- Interactive map of Verbivka
- Verbivka Location of Verbivka in Kharkiv Oblast Verbivka Verbivka (Ukraine)
- Coordinates: 49°29′18″N 36°49′47″E﻿ / ﻿49.4882614°N 36.829664°E
- Country: Ukraine
- Oblast: Kharkiv Oblast
- Raion: Izium Raion
- Hromada: Balakliia urban hromada
- Founded: 1830

Area
- • Total: 3.395 km^{2} (1.311 sq mi)
- Elevation: 83 m (272 ft)

Population (2001 census)
- • Total: 3,507
- • Density: 1,033/km^{2} (2,675/sq mi)
- Time zone: UTC+2 (EET)
- • Summer (DST): UTC+3 (EEST)
- Postal code: 64219
- Area code: +380 5749
- KATOTTH: UA63040010070080766

= Verbivka, Kharkiv Oblast =

Village in Kharkiv Oblast, Ukraine

Verbivka (Вербівка; Вербовка) is a village in Izium Raion (district) in Kharkiv Oblast of eastern Ukraine, at about 71.0 km southeast by south (SEbS) from the centre of Kharkiv city. It belongs to Balakliia urban hromada, one of the hromadas of Ukraine.

==History==
The settlement was founded in 1830 under the Russian Empire.

Until 18 July 2020, Verbivka belonged to Balakliia Raion. The raion was abolished in July 2020 as part of the administrative reform of Ukraine, which reduced the number of raions of Kharkiv Oblast to seven.
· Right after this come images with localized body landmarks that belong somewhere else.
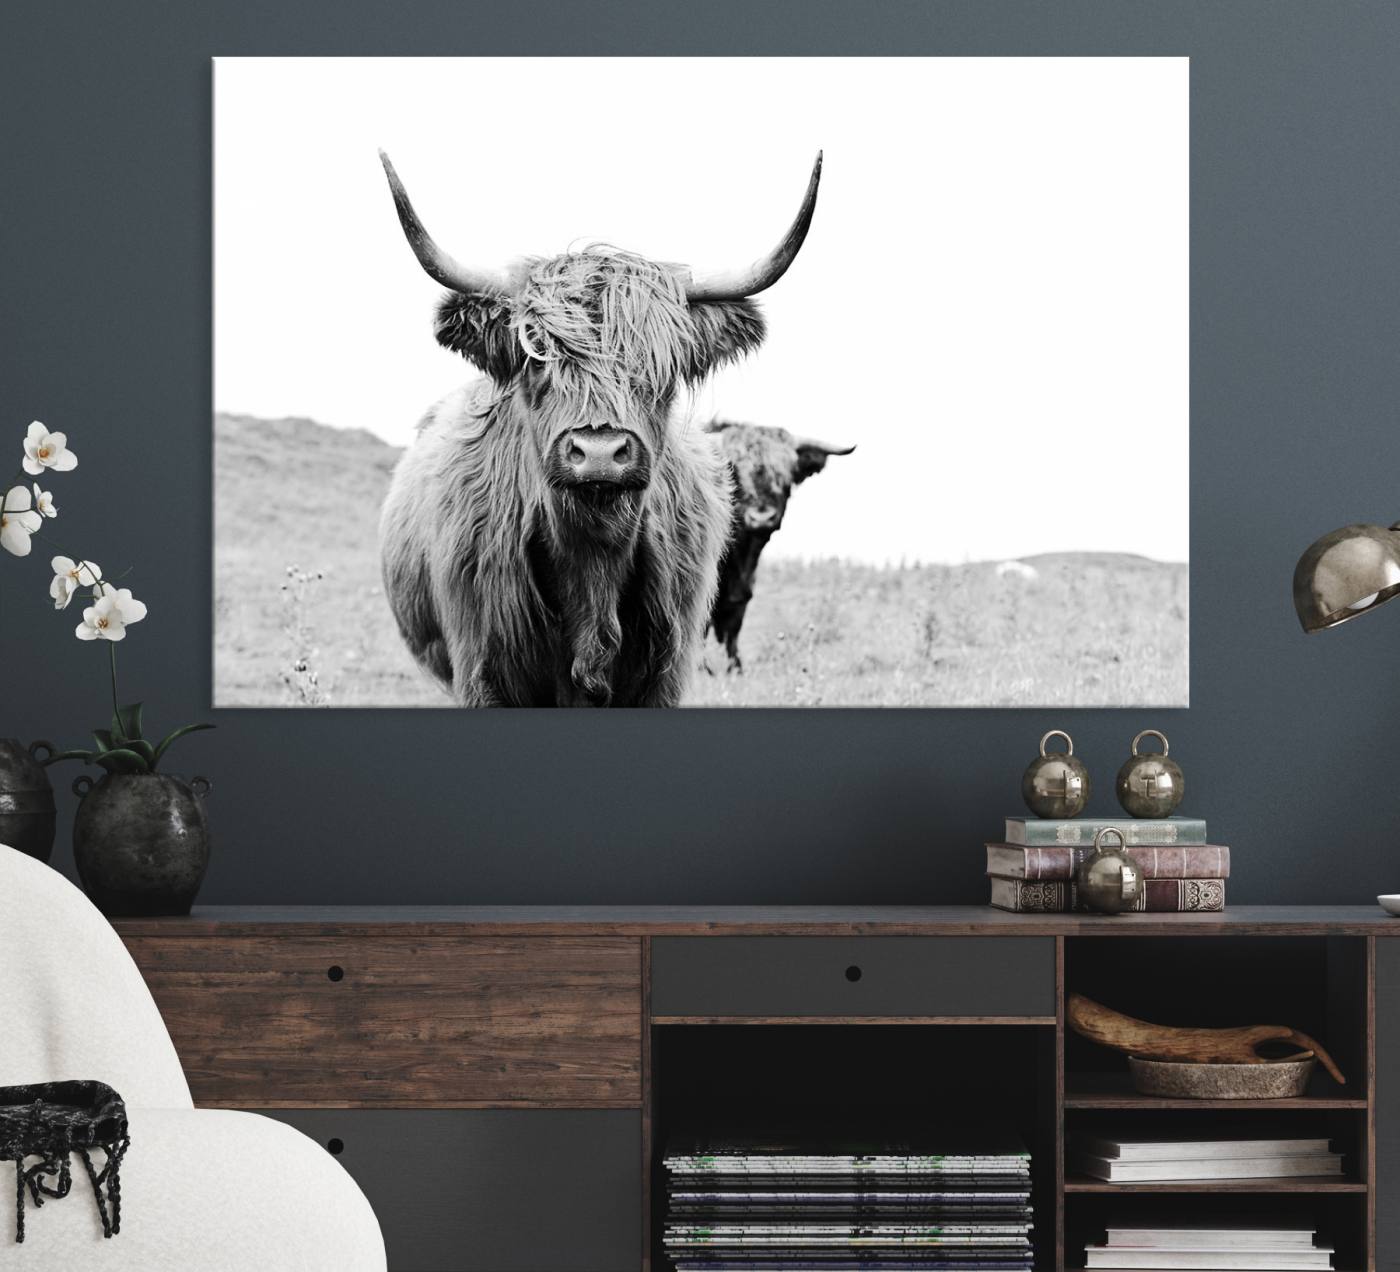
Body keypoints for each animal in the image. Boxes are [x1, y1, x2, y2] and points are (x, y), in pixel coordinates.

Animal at [376, 151, 822, 706]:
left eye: (663, 364)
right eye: (536, 355)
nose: (600, 452)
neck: (592, 564)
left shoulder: (665, 674)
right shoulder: (482, 671)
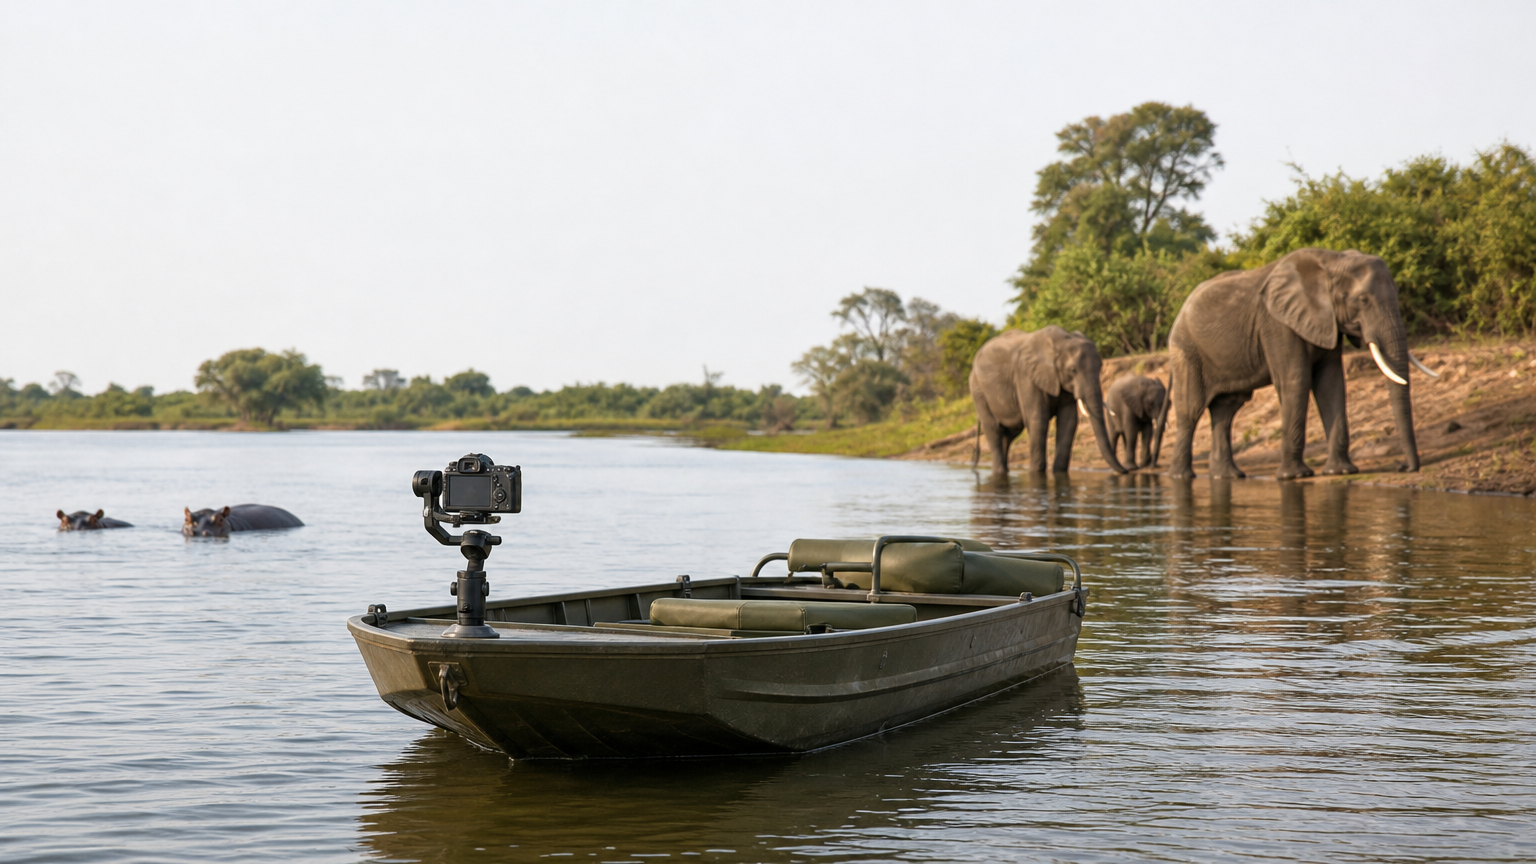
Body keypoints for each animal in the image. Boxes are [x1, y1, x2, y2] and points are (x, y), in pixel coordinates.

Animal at [969, 325, 1128, 476]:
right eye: (1072, 370)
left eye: (1101, 366)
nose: (1126, 470)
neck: (1059, 342)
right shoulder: (1026, 377)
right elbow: (1038, 420)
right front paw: (1036, 473)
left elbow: (1068, 421)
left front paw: (1059, 472)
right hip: (978, 391)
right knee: (993, 428)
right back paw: (1000, 472)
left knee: (1010, 432)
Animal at [1167, 247, 1434, 481]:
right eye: (1363, 300)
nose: (1402, 467)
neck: (1332, 262)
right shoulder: (1277, 324)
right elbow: (1296, 380)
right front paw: (1294, 476)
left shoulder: (1327, 323)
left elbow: (1331, 384)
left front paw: (1341, 472)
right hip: (1186, 351)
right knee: (1191, 410)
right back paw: (1182, 477)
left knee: (1227, 408)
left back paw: (1228, 476)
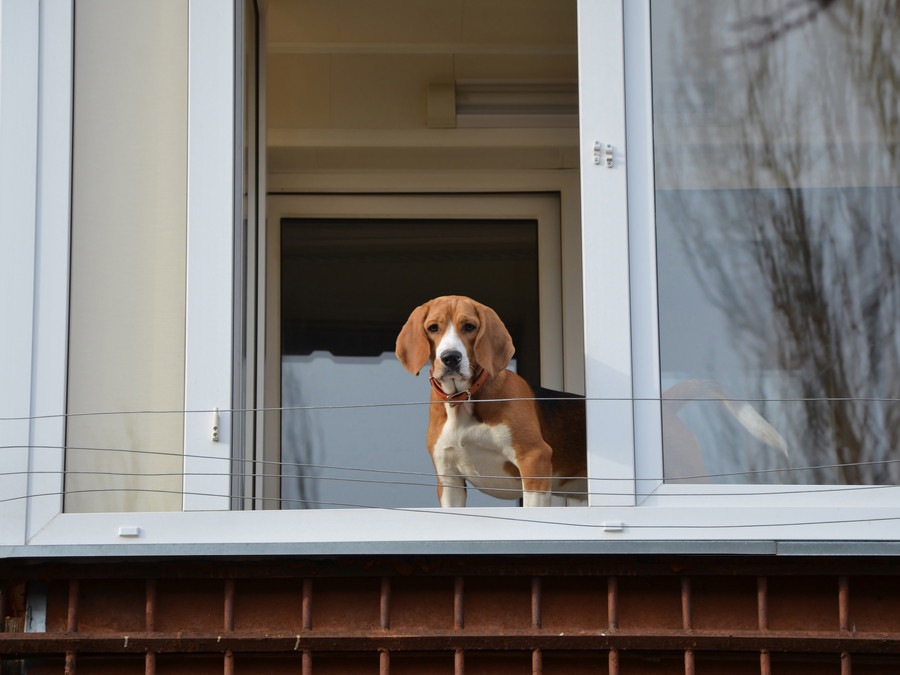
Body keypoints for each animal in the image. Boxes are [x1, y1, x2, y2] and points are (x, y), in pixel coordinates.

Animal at [398, 296, 588, 508]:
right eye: (433, 328)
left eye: (469, 326)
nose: (451, 358)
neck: (463, 400)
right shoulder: (449, 479)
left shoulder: (534, 458)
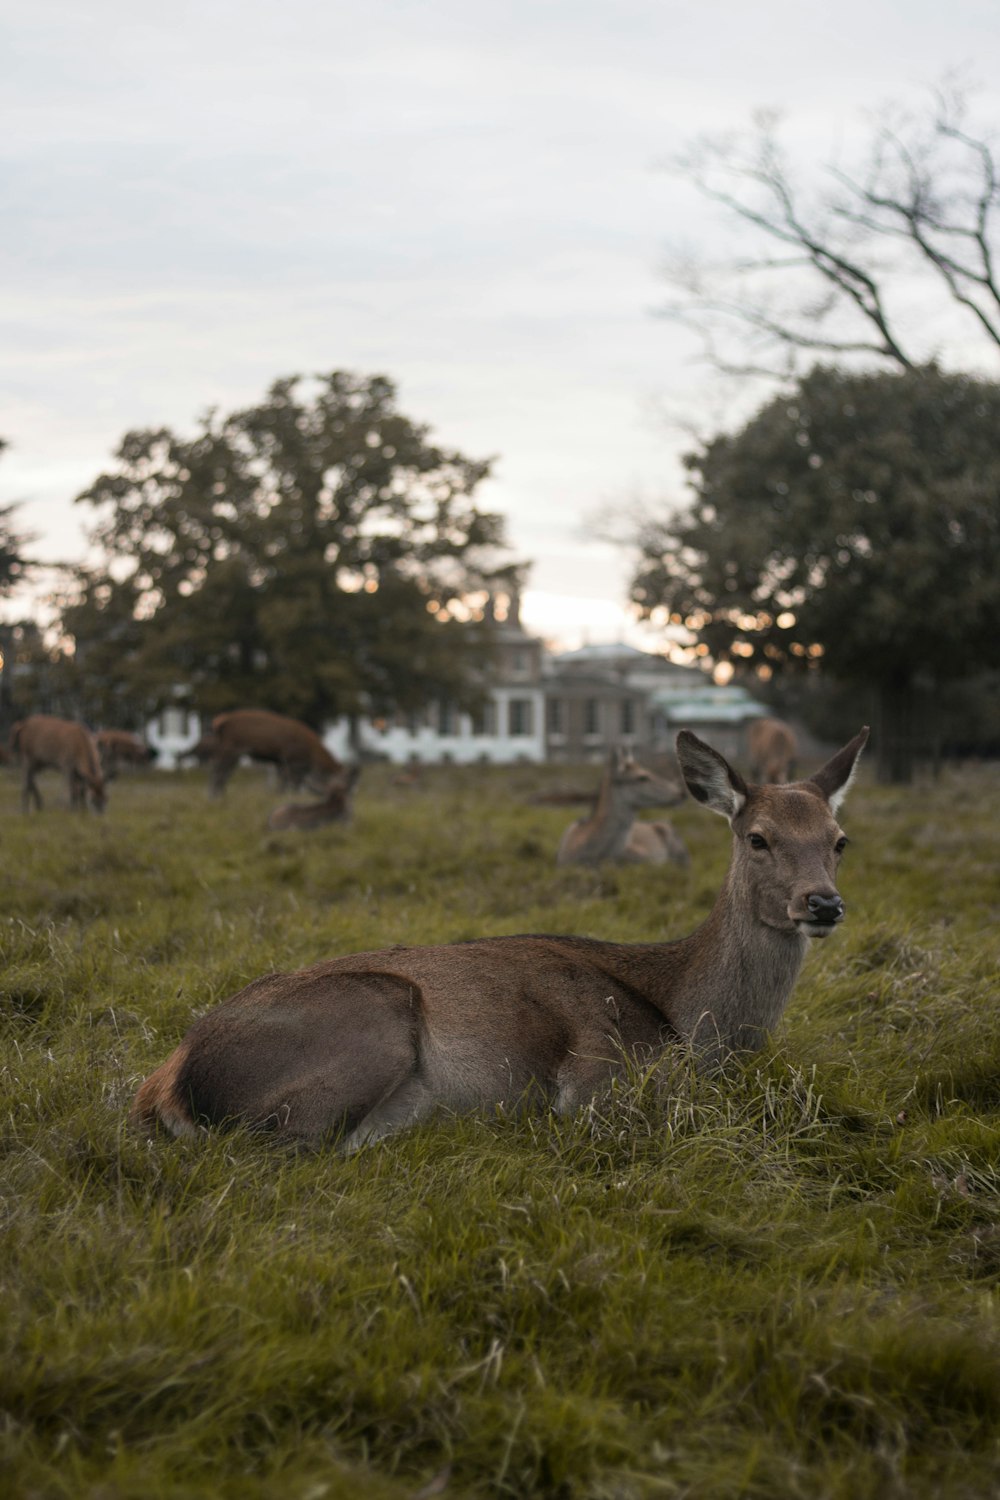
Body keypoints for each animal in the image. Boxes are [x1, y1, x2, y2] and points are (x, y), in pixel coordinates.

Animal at [193, 711, 346, 804]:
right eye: (335, 780)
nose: (335, 795)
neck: (312, 753)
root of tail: (218, 723)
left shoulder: (281, 761)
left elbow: (285, 781)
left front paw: (279, 795)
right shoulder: (292, 759)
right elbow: (292, 781)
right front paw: (289, 796)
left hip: (231, 750)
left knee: (222, 771)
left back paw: (219, 795)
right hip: (232, 747)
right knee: (219, 770)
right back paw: (214, 796)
The area of Balakliia Raion was merged into Izium Raion.

===Russian invasion of Ukraine===
The settlement came under attack by Russian forces during the Russian invasion of Ukraine in 2022 and was regained by Ukrainian forces in the beginning of September the same year.

==Demographics==
As of the 2001 Ukrainian census, the settlement had 3,507 inhabitants, whose native languages were 90.35% Ukrainian, 8.51% Russian and 0.03% Moldovan (Romanian).